Relationship between 3He/4He ratios and subduction of the Philippine Sea plate beneath southwest Japan

[1] Regional and local variations in mantle helium provide insight into the coupling of mantle-crust tectonics, and heat and/or mass transfer from the Earth's interior. In order to further elucidate the geographic distribution of3He/4He ratios in southwest Japan, the data from a total of 924 sites were compiled and synthesized. These include data from 48 additional hot spring and drinking water well sites on the northern Kyushu Island and in the northern Chugoku region. There appears to be good correlation between variations in helium isotope ratios and the geophysical evidence used to determine the configuration of the subducting Philippine Sea plate (PHS). Seismological studies reveal that the leading edge of the aseismic slab does not extend to the northern Chugoku region nor to the Osaka Bay area, where gas samples with significantly elevated 3He/4He ratios occur. This is consistent with a mantle-derived helium in these areas, from melts and/or mantle fluids ascribed to upwelling asthenosphere without being hindered by the descending PHS slab. In contrast, gas samples in the regions where the overriding crust comes into direct contact with the subducting PHS are dominated by radiogenic helium derived from the crust because of the absence of a mantle wedge, the most plausible source of mantle helium.
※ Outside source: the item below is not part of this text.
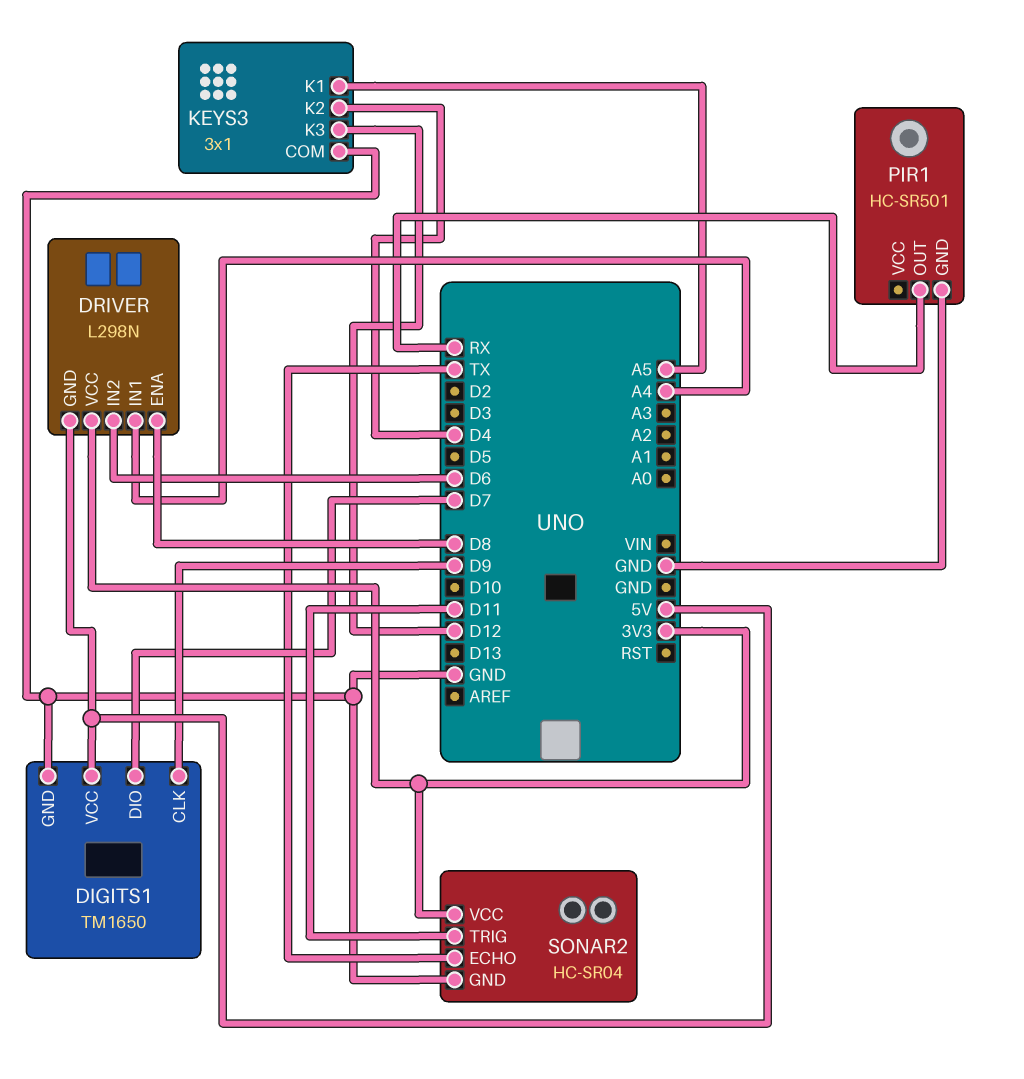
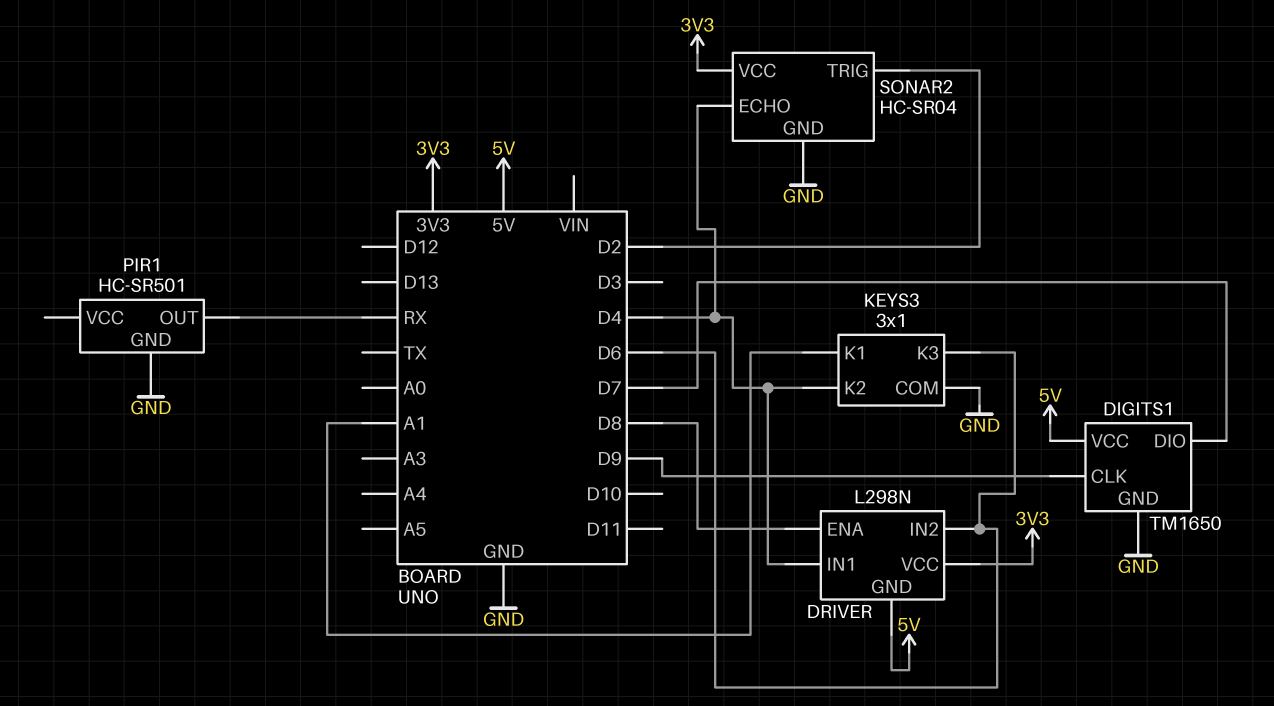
DRIVER pin IN1: A4 -> D4
KEYS3 pin K1: A5 -> A1
KEYS3 pin K3: D12 -> D6
SONAR2 pin ECHO: TX -> D4
SONAR2 pin TRIG: D11 -> D2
Owing to the abrupt changes in the seismicity and focal mechanisms of intraplate earthquakes, the PHS is considered to have slab tears beneath the Kii Channel and/or the eastern Kii Peninsula oriented in a NW-SE direction. However, the lenear alignment of anomalously high3He/4He ratios does not appear to be NW-SE trending along the assumed slab tears but rather forms an broad, ENE-WSW trending zone between the tears where low-frequency events occur. The emanation of gas with elevated3He/4He ratios in the central peninsula can be explained by the upward mobilization of mantle volatiles derived from the mantle wedge above the PHS and/or transferred from the hydrated slab mantle through the N-S trending fractured medium within the PHS. Accordingly, the helium isotopes observed on the Earth's surface may be efficient geochemical indicators of the configuration of a relatively younger, warm aseismic slab, and be especially useful in seismically inactive areas.